**DIE AUFGABE**:
Kannst du die Zeilen vom Anfang der Datensätze bis einschließlich der Zeile mit "<instances>" als nummerierte Liste aufführen? Leerzeilen fallen weg, und die Bilder gehören nicht in die Antwort.
▬▬▬
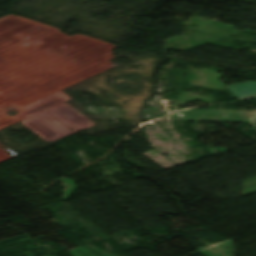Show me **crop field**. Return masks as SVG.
Instances as JSON below:
<instances>
[{"mask_svg":"<svg viewBox=\"0 0 256 256\" xmlns=\"http://www.w3.org/2000/svg\"><path fill=\"white\" fill-rule=\"evenodd\" d=\"M237 98L256 93V82L249 81L243 84L227 87Z\"/></svg>","mask_w":256,"mask_h":256,"instance_id":"crop-field-1","label":"crop field"},{"mask_svg":"<svg viewBox=\"0 0 256 256\" xmlns=\"http://www.w3.org/2000/svg\"><path fill=\"white\" fill-rule=\"evenodd\" d=\"M254 98H256V96H254Z\"/></svg>","mask_w":256,"mask_h":256,"instance_id":"crop-field-2","label":"crop field"}]
</instances>
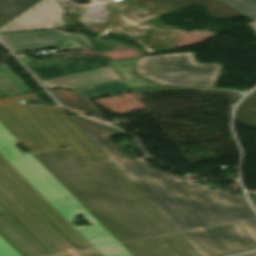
▬▬▬
**SCHRIFTLICHE ANTWORT**:
1. Show me **crop field**. Return masks as SVG.
2. Instances as JSON below:
3. <instances>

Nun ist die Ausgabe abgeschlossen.